**Task to complete**
Pictures in the records are to be excluded from an otherwise exact copy.

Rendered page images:
>>>
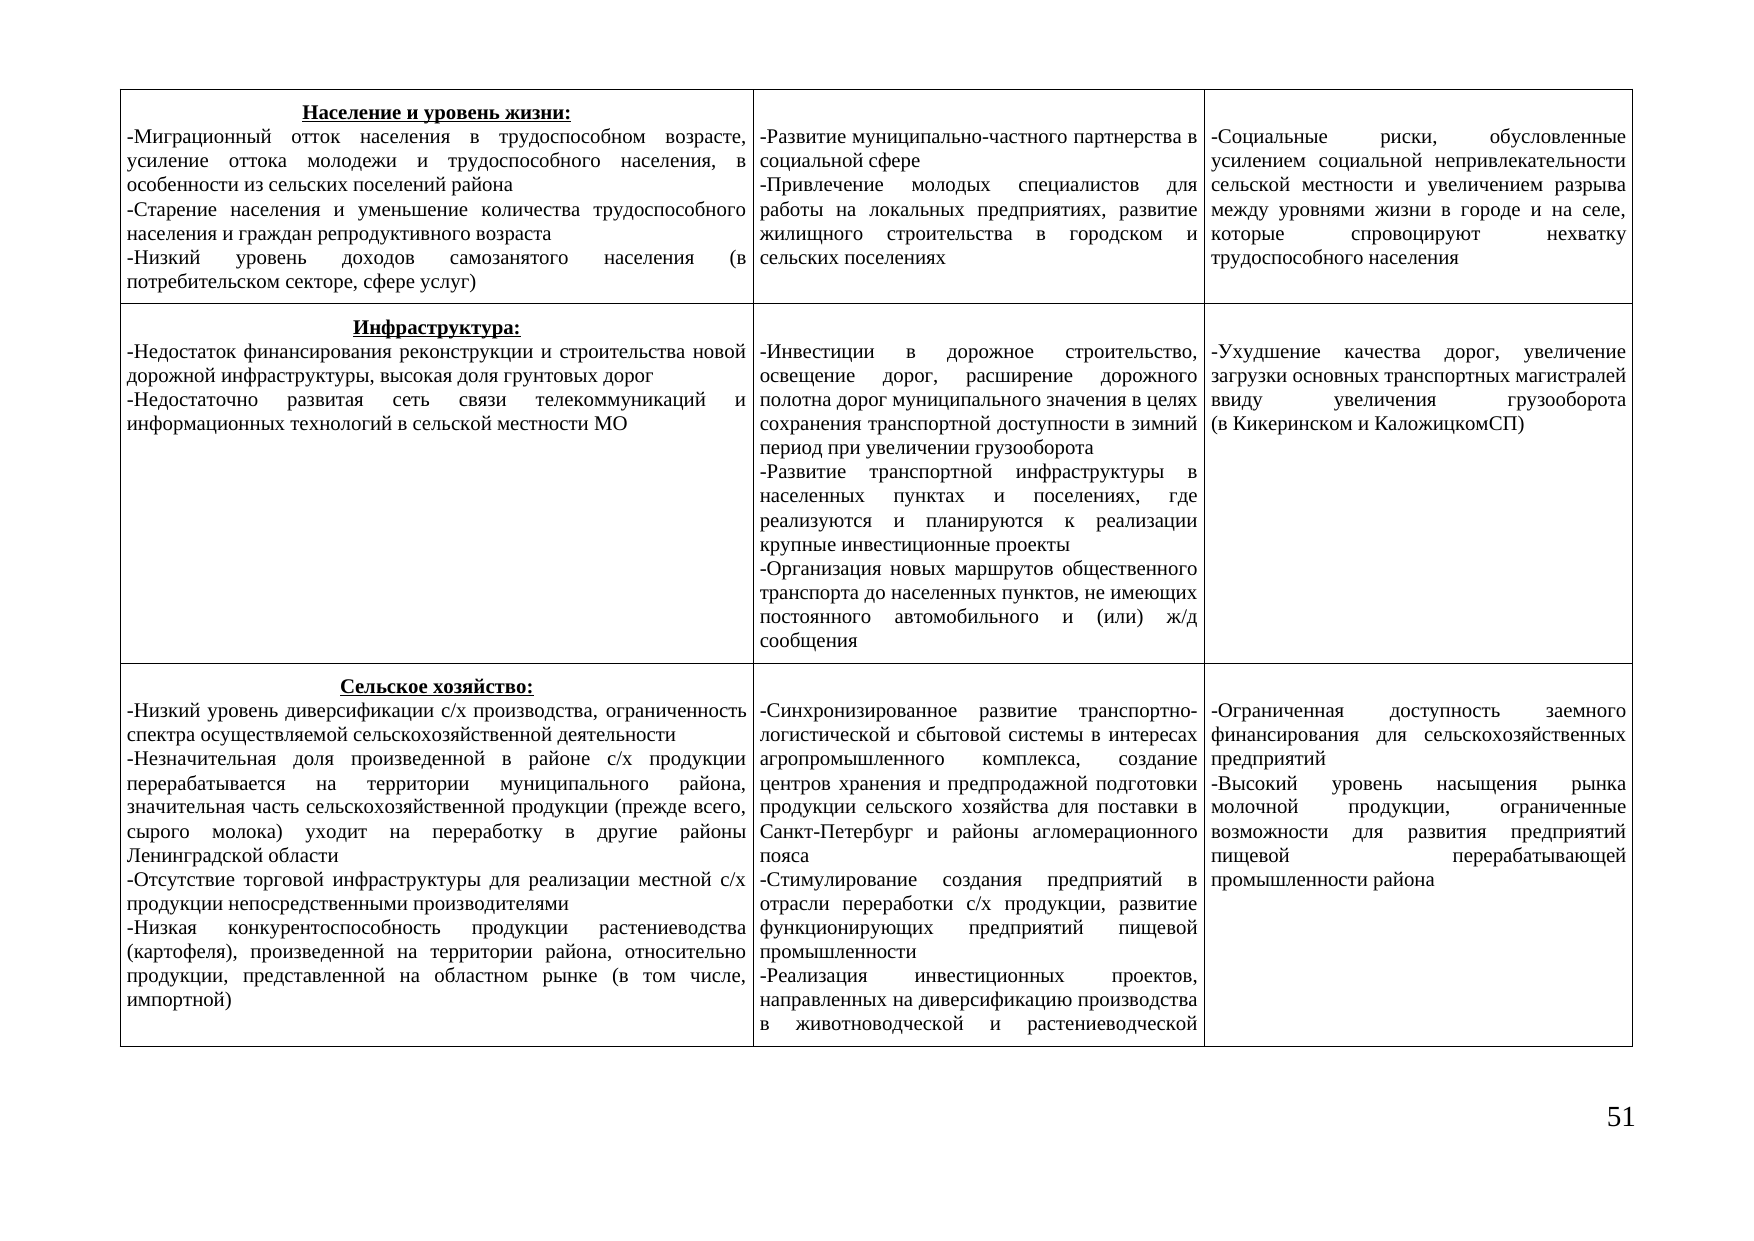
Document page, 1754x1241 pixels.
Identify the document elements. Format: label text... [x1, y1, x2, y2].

table_cell -Социальные риски, обусловленные усилением социальной непривлекательности сельской местности и увеличением разрыва между уровнями жизни в городе и на селе, которые спровоцируют нехватку трудоспособного населения [1205, 90, 1632, 303]
table_cell -Инвестиции в дорожное строительство, освещение дорог, расширение дорожного полотна дорог муниципального значения в целях сохранения транспортной доступности в зимний период при увеличении грузооборота -Развитие транспортной инфраструктуры в населенных пунктах и поселениях, где реализуются и планируются к реализации крупные инвестиционные проекты -Организация новых маршрутов общественного транспорта до населенных пунктов, не имеющих постоянного автомобильного и (или) ж/д сообщения [754, 304, 1204, 662]
table_cell -Ухудшение качества дорог, увеличение загрузки основных транспортных магистралей ввиду увеличения грузооборота (в Кикеринском и КаложицкомСП) [1205, 304, 1632, 662]
table_cell Население и уровень жизни: -Миграционный отток населения в трудоспособном возрасте, усиление оттока молодежи и трудоспособного населения, в особенности из сельских поселений района -Старение населения и уменьшение количества трудоспособного населения и граждан репродуктивного возраста -Низкий уровень доходов самозанятого населения (в потребительском секторе, сфере услуг) [121, 90, 753, 303]
table_cell -Развитие муниципально-частного партнерства в социальной сфере -Привлечение молодых специалистов для работы на локальных предприятиях, развитие жилищного строительства в городском и сельских поселениях [754, 90, 1204, 303]
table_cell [121, 664, 753, 1046]
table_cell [1205, 664, 1632, 1046]
table_cell Инфраструктура: -Недостаток финансирования реконструкции и строительства новой дорожной инфраструктуры, высокая доля грунтовых дорог -Недостаточно развитая сеть связи телекоммуникаций и информационных технологий в сельской местности МО [121, 304, 753, 662]
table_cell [754, 664, 1204, 1046]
<<<
**Final answer**
Document page, 1754x1241 pixels.
Identify the document elements. Format: label text... [x1, y1, x2, y2].

table_cell -Социальные риски, обусловленные усилением социальной непривлекательности сельской местности и увеличением разрыва между уровнями жизни в городе и на селе, которые спровоцируют нехватку трудоспособного населения [1205, 90, 1632, 303]
table_cell -Инвестиции в дорожное строительство, освещение дорог, расширение дорожного полотна дорог муниципального значения в целях сохранения транспортной доступности в зимний период при увеличении грузооборота -Развитие транспортной инфраструктуры в населенных пунктах и поселениях, где реализуются и планируются к реализации крупные инвестиционные проекты -Организация новых маршрутов общественного транспорта до населенных пунктов, не имеющих постоянного автомобильного и (или) ж/д сообщения [754, 304, 1204, 662]
table_cell -Ухудшение качества дорог, увеличение загрузки основных транспортных магистралей ввиду увеличения грузооборота (в Кикеринском и КаложицкомСП) [1205, 304, 1632, 662]
table_cell Население и уровень жизни: -Миграционный отток населения в трудоспособном возрасте, усиление оттока молодежи и трудоспособного населения, в особенности из сельских поселений района -Старение населения и уменьшение количества трудоспособного населения и граждан репродуктивного возраста -Низкий уровень доходов самозанятого населения (в потребительском секторе, сфере услуг) [121, 90, 753, 303]
table_cell -Развитие муниципально-частного партнерства в социальной сфере -Привлечение молодых специалистов для работы на локальных предприятиях, развитие жилищного строительства в городском и сельских поселениях [754, 90, 1204, 303]
table_cell [121, 664, 753, 1046]
table_cell [1205, 664, 1632, 1046]
table_cell Инфраструктура: -Недостаток финансирования реконструкции и строительства новой дорожной инфраструктуры, высокая доля грунтовых дорог -Недостаточно развитая сеть связи телекоммуникаций и информационных технологий в сельской местности МО [121, 304, 753, 662]
table_cell [754, 664, 1204, 1046]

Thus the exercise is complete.